Il est en effet de jurisprudence constante que l’action d’un syndicat en défense de droits inhérents aux salariés, dont la violation ne cause aucun préjudice direct ou indirect à l’intérêt collectif de la profession qu’il représente, est irrecevable.

A titre d’exemples, la Cour de cassation a pu juger irrecevable l’action des syndicats portant sur des droits exclusivement attachés à la personne des salariés dans le cas :

  • D’une action intentée pour des faits de viols et harcèlement sexuel perpétrés sur le lieu de travail du salarié et par son supérieur hiérarchique (Cass. soc, 23 janvier 2002, n° 01-83.559) ;
  • D’une action en reconnaissance d’un contrat de travail (Cass. soc., 23 janvier 2008, n° 05-16.492) ;
  • D’une action en contestation du transfert d’un contrat de travail (Cass. soc., 11 septembre 2012, n° 11-22.014 ; Cass. soc., 9 mars 2016, n° 14-11.837).

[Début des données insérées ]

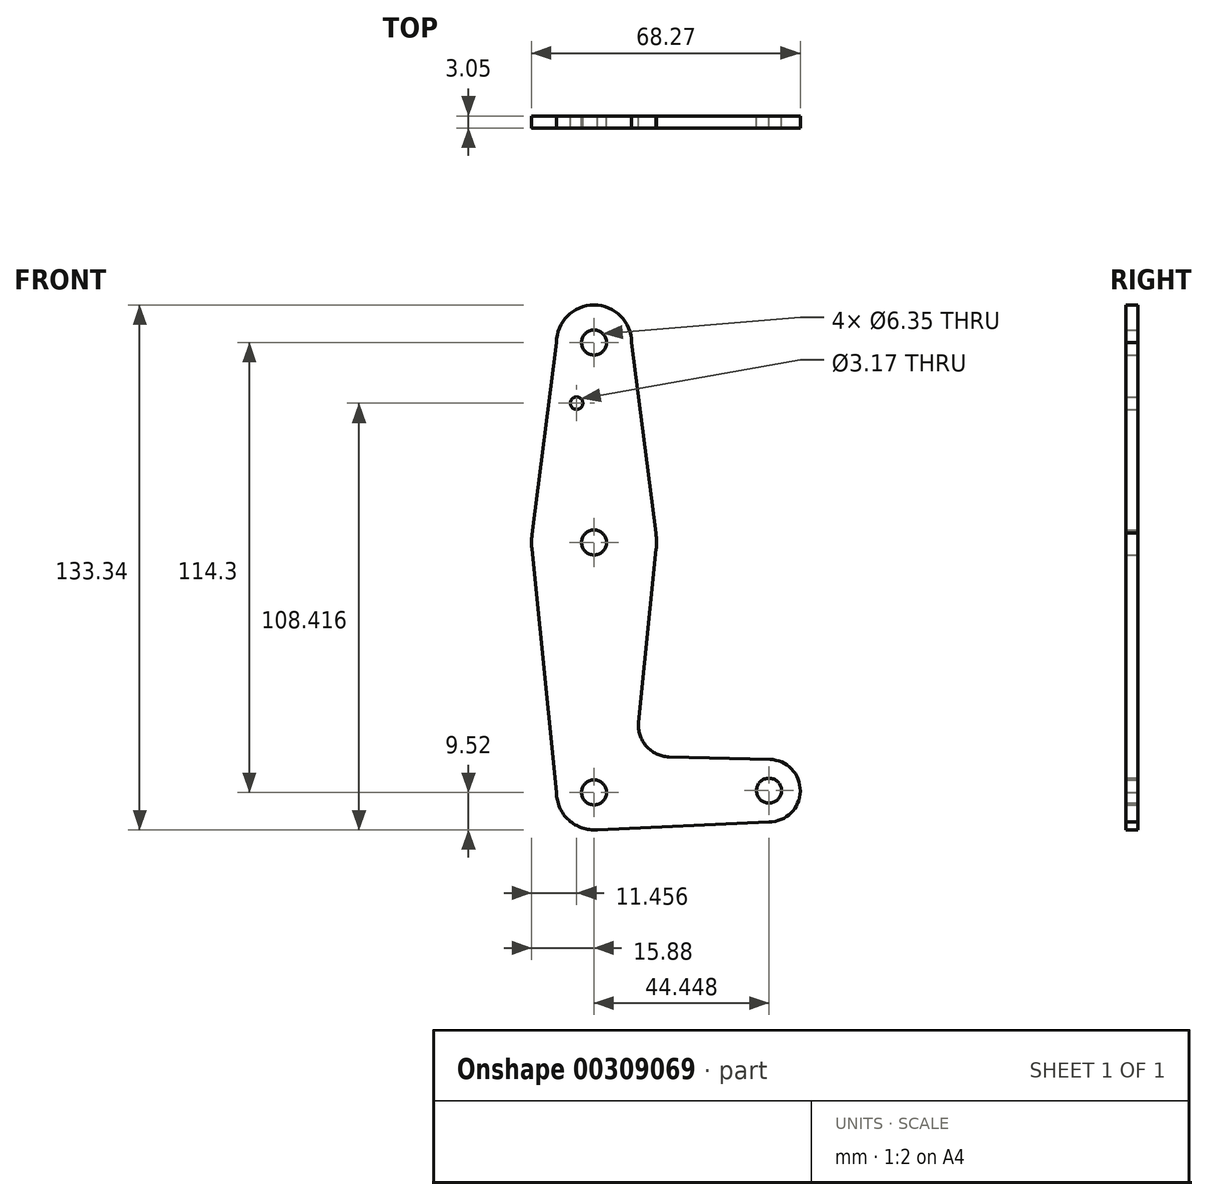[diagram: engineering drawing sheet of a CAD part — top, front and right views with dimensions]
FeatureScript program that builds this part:
annotation { "Feature Type Name" : "Feature", "Feature Type Description" : "" }
export const myFeature = defineFeature(function(context is Context, id is Id, definition is map)
    precondition{}
    {
        {
            var Q0;
            Q0=qCreatedBy(makeId("Front.planeOp"),FACE);
            var sketch = newSketch(context, id + "F0", { "sketchPlane" : qUnion([Q0])});
            skCircle(sketch, "E0", {"center": v(0, 0) * mm, "radius": 15.88 * mm});
            skCircle(sketch, "E1", {"center": v(0, 50.8) * mm, "radius": 9.53 * mm});
            skCircle(sketch, "E2", {"center": v(0, -63.5) * mm, "radius": 9.53 * mm});
            skCircle(sketch, "E3", {"center": v(44.45, -63.06) * mm, "radius": 7.94 * mm});
            skLineSegment(sketch, "E4", {"start": v(44.65, -55.12) * mm, "end": v(19.03, -54.46) * mm});
            skLineSegment(sketch, "E5", {"start": v(0, -73.03) * mm, "end": v(44.45, -71) * mm});
            skLineSegment(sketch, "E6", {"start": v(44.45, -71) * mm, "end": v(0, -73.03) * mm});
            skLineSegment(sketch, "E7", {"start": v(-9.53, -63.5) * mm, "end": v(-15.8, -1.6) * mm});
            skLineSegment(sketch, "E8", {"start": v(-15.8, -1.6) * mm, "end": v(-9.53, -63.5) * mm});
            skLineSegment(sketch, "E9", {"start": v(11.33, -45.72) * mm, "end": v(15.8, -1.6) * mm});
            skLineSegment(sketch, "E10", {"start": v(-9.52, 50.8) * mm, "end": v(-15.8, 1.64) * mm});
            skLineSegment(sketch, "E11", {"start": v(-15.8, 1.64) * mm, "end": v(-9.52, 50.8) * mm});
            skLineSegment(sketch, "E12", {"start": v(9.53, 50.8) * mm, "end": v(15.79, 1.64) * mm});
            skLineSegment(sketch, "E13", {"start": v(15.79, 1.64) * mm, "end": v(9.53, 50.8) * mm});
            skArc(sketch, "E14.filletArc", {"start": v(11.33, -45.72) * mm, "mid": v(13.27, -51.77) * mm, "end": v(19.03, -54.46) * mm});
            skCircle(sketch, "E15", {"center": v(-4.42, 35.4) * mm, "radius": 1.59 * mm});
            skCircle(sketch, "E16", {"center": v(0, 50.8) * mm, "radius": 3.18 * mm});
            skCircle(sketch, "E17", {"center": v(0, 0) * mm, "radius": 3.18 * mm});
            skCircle(sketch, "E18", {"center": v(0, -63.5) * mm, "radius": 3.18 * mm});
            skCircle(sketch, "E19", {"center": v(44.45, -63.06) * mm, "radius": 3.18 * mm});
            skSolve(sketch);
        }
        {
            var Q0;
            Q0 = qSketchRegion(id + "F0", true);
            extrude(context, id + "F1", {"entities" : qUnion([Q0]), "depth" : 3.05 * mm});
        }
    });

Ainsi, le principe selon lequel l’action en contestation du transfert d’un contrat de travail est un droit exclusivement attaché à la personne du salarié est loin d’être inédit.

 Il n’est à cet égard pas inintéressant de souligner que l’irrecevabilité de l’action en justice, résultant de ce principe, ne s’applique pas uniquement aux syndicats, et doit s’étendre aux actions en justice du comité d’entreprise, lequel n’a qualité à agir que lorsque ses intérêts propres sont en cause (s’agissant d’une action en contestation du transfert des contrats de travail, opposant le comité d’entreprise de la Société Henkel France et la SAS Henkel France : TGI Nanterre, 10 juin 2016, n° 16/1349 ; CA Versailles, 22 décembre 2016, n° 16/04740).